As we stay local many of us have a renewed appreciation of our surroundings - here are 18 (plus) of Norfolk's fascinating buildings.
The 17th century Custom House beside the river in King’s Lynn was called: “One of the most perfect buildings ever built,” by architectural historian Nikolaus Pevsner.
The 200-year-old Nelson Monument in Yarmouth, is also known as the Norfolk Naval Pillar and Britannia Monument. Inside is a 217-step staircase to the top, where a statue of Britannia gazes out across Norfolk. Designer William Wilkins also designed the National Gallery in Trafalgar Square, London, where an even taller monument to Nelson was built 24 years later.
When it opened, more than a century ago, the lavish Hippodrome Circus in Great Yarmouth was called: "Undoubtedly the finest palace of entertainment in Great Britain.” Today it is still a wonder of the entertainment world, hosting world-class shows – and with an extraordinary extra trick of its own involving a transformation from circus ring to swimming pool.
The student accommodation ziggurats at the University of East Anglia, designed in the 1960s by Denys Lasdun are now listed buildings.
The ziggurat tower of St Mary’s church, Burgh St Peter, in the Waveney valley, is a mausoleum for the Boycott family. Instead of building themselves ornate tombs inside the church the Boycott family constructed a mausoleum in the ruined tower. The ziggurat-shaped tower was begun by Samuel Boycott in 1793 and his grandson gave the English language a new word. As a land agent in Ireland he tried to enforce rent rises in the 1880s and was shunned by the community – people refused to work for him, speak to him or serve him in shops. Their campaign was a success and Boycott, boycotted, returned home to Norfolk.

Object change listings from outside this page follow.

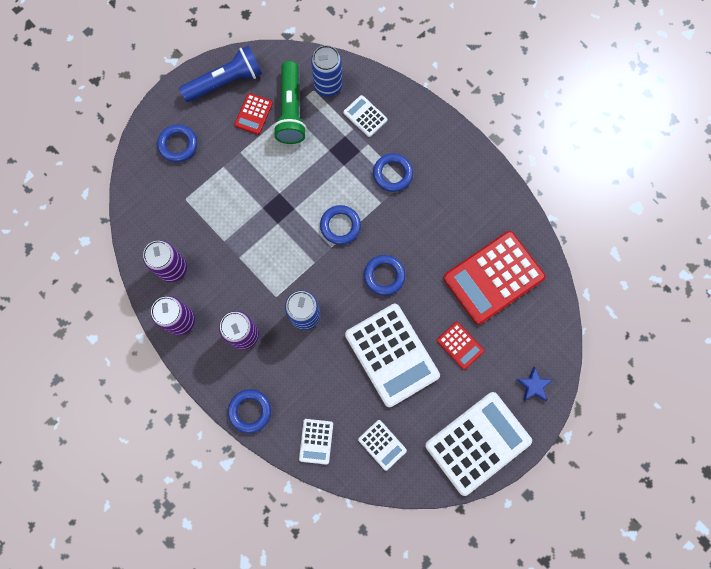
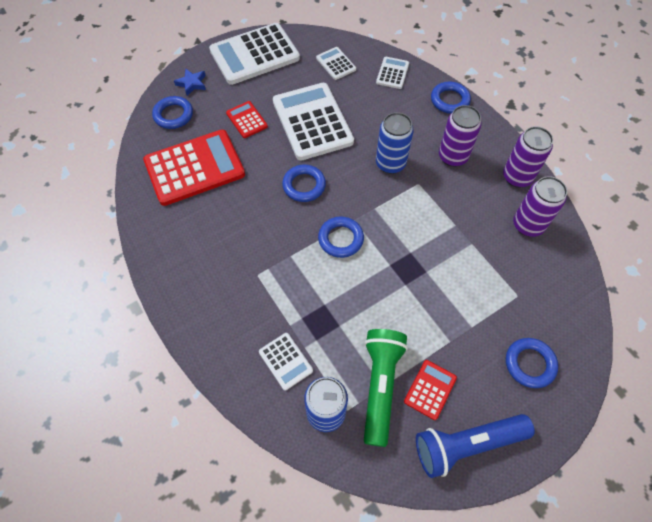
camera: 170 degrees left, 15 degrees down
blue ring [373,153,413,192] -> blue ring moved to [152,96,193,129]

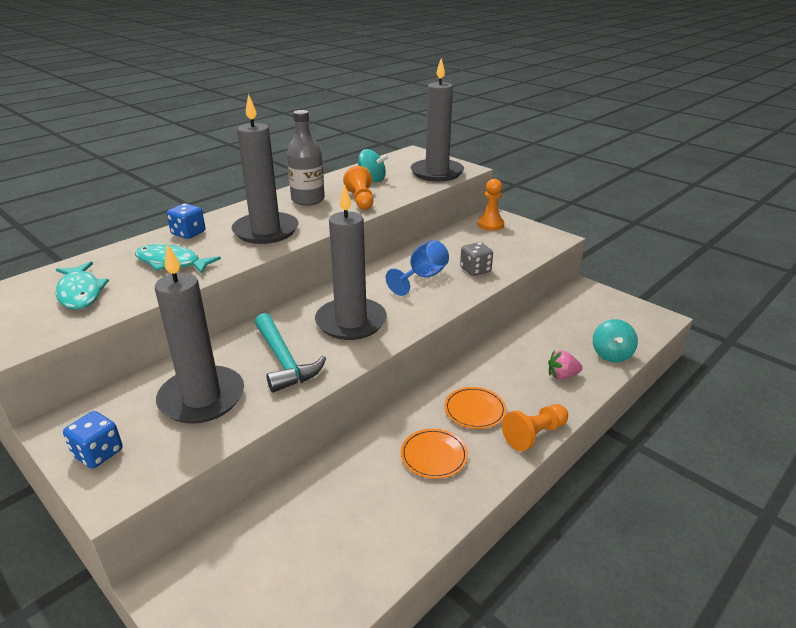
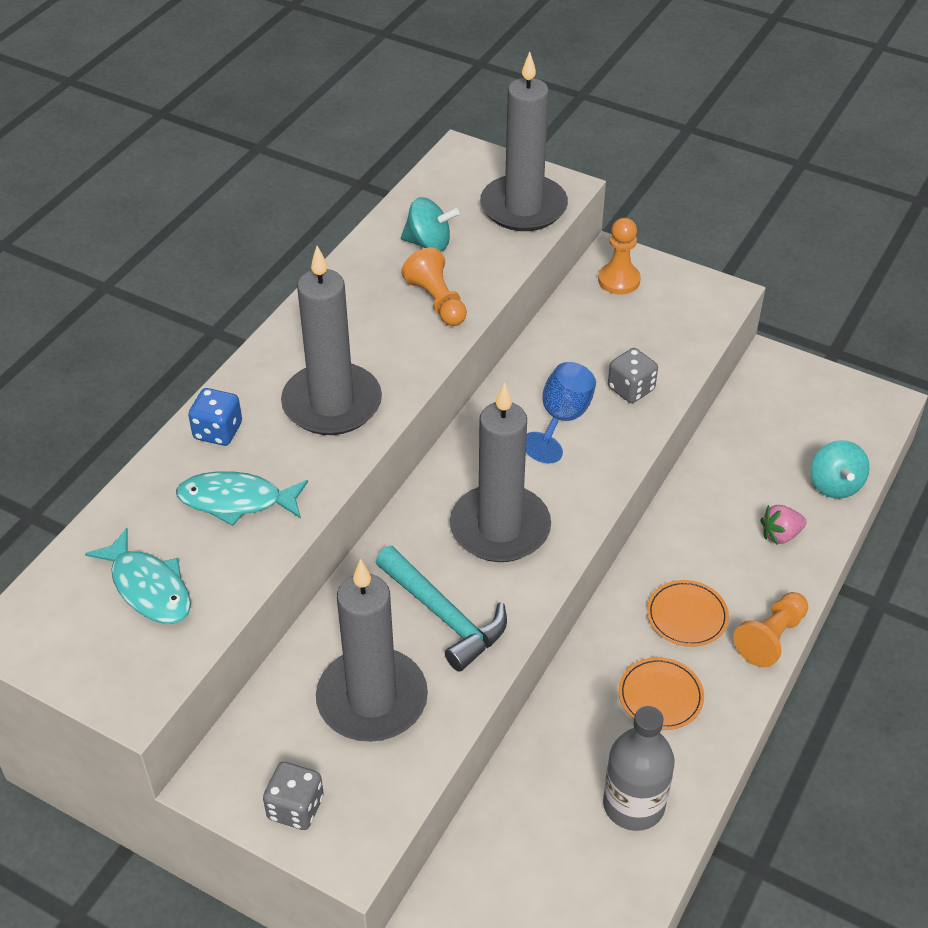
camera: 15 degrees left, 15 degrees up
blue dice [63,411,123,468] -> grey dice [263,762,324,830]
grey bottle [287,110,325,206] -> grey bottle moved to [603,706,675,831]

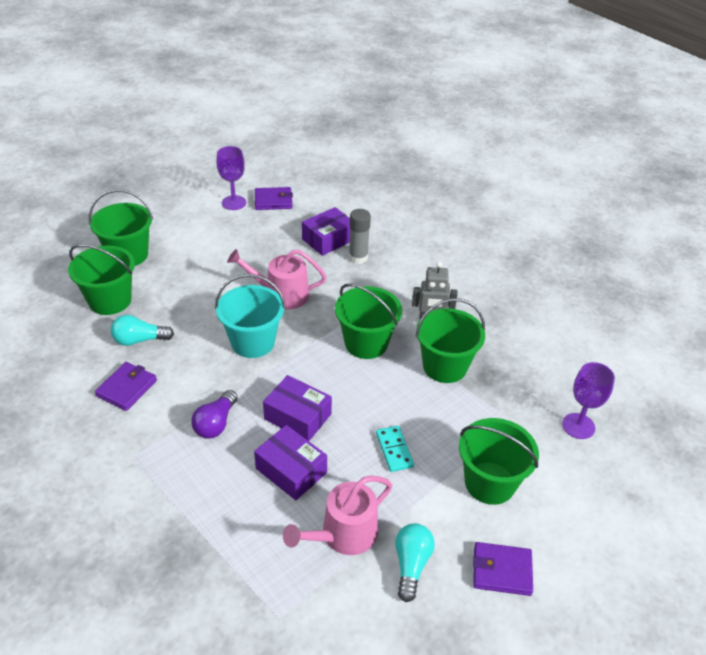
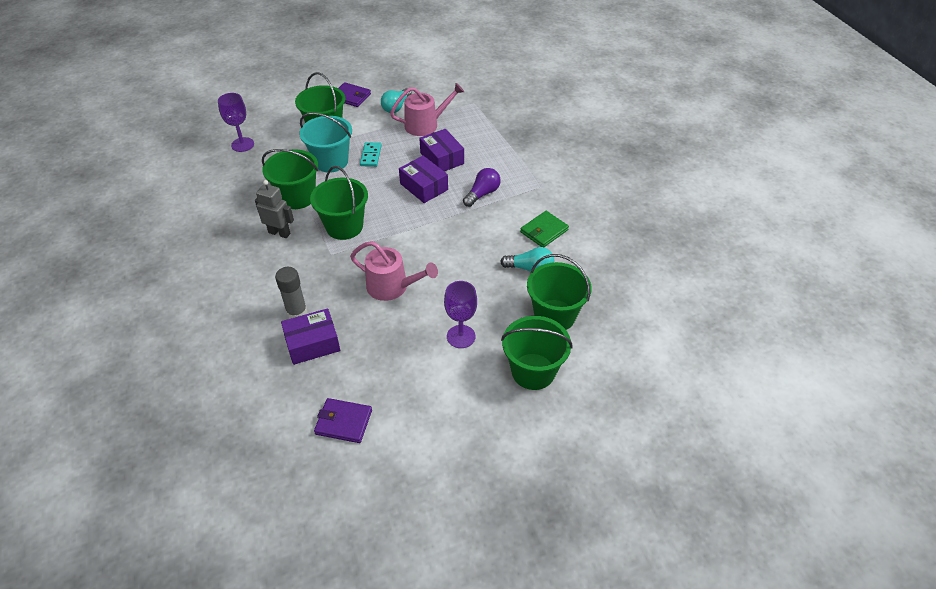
camera: 160 degrees left, 5 degrees up
purple wallet [95,362,157,411] -> green wallet [520,211,569,247]
turquoise bucket [215,274,286,358] -> turquoise bucket moved to [299,112,352,172]
purple goblet [216,146,246,210] -> purple goblet moved to [444,281,477,348]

Norfolk has many more round-towered churches than anywhere else in the country, some dating back more than 1,000 years, like St Mary’s, Haddiscoe, near Loddon.
Architect George Skipper was born in Dereham in 1856 and John Betjeman said of him: “He was to Norwich what Gaudi was to Barcelona.” His work includes the Royal Arcade, Aviva’s Marble Hall, Jarrold and the St Giles House Hotel in Norwich; Sennowe Hall in Guist near Fakenham and Hunstanton Town Hall. In Cromer his Hotel de Paris rises, topped with pinnacles and domes, from the seafront.
A dome at the former RAF Langham airfield, near Holt, was used to train anti-aircraft gunners during the Second World War and is a scheduled ancient monument.
Medieval Trinity Guildhall in King’s Lynn has a stunning chequerboard flintwork façade.
The spire of Norwich Cathedral is the second highest in England and soars from the Norman stonework of a 900-year-old tower.
The new council houses in Goldsmith Street, Norwich, were named the best new building in the UK in 2019, winning the Stirling Prize for architecture.
Houghton Hall, one of the most lavish homes in Britain, was built on a grand scale in the 1720s for its first prime minister, Robert Walpole. The west Norfolk mansion is still a family home.
Booton church rises like a fairytale palace from the rural landscape near Reepham. It was redesigned by its rector the Rev Whitwell Elwin, who arrived at his medieval parish church in 1850 and spent the next 50 years redesigning and rebuilding. Booton rebooted included copies of his favourite architectural features from the Palace of Westminster, Glastonbury Abbey and Oxford colleges.
Inside, angels fly overhead and cluster with vast feathered wings in jewel-coloured windows. Today St Michael the Archangel, Booton, is looked after by the Churches Conservation Trust and is the first in Norfolk to offer church camping – or champing. The Rev was a a friend of Charles Dickens, Walter Scott and William Thackery and a great letter writer, advising one correspondent, Charles Darwin, to stick to writing about pigeons. As well as redesigning his church, the Rev Whitwell Elwin designed Booton House, the childhood home of Stephen Fry.
The circular thatched Hermanus holiday homes at Winterton were inspired by the round houses of Hermanus Bay in South Africa.
In Hunstanton the 1960s glass and steel structure of Smithdon High School has Grade II listed status because it marks the arrival of the New Brutalist school of architecture in the UK.
The magnificent earthworks and stone Norman tower of Castle Rising Castle are among the finest surviving ruins of their kind. Astonishingly, the current owner is a descendant of the Norman knight who first owned the castle.
Norwich’s Plantation Garden was created in the 19th century in an old quarry and was engulfed by vegetation and almost lost before being rediscovered and restored by volunteers. Its spectacular gothic fountain, medieval-style wall and Italian terrace were built from a mixture of flint and beautifully patterned bricks, many of them from the Gunton brickworks of Costessey.
Any exploration of Norfolk architecture would not be complete without a windmill. Thurne Mill, in the heart of the Norfolk Broads, is regularly open to the public and linked to the nearby Wind Energy Museum at Repps with Bastwick, where Bob Morse, who restored the mill, collected wind-powered drainage pumps from around the world.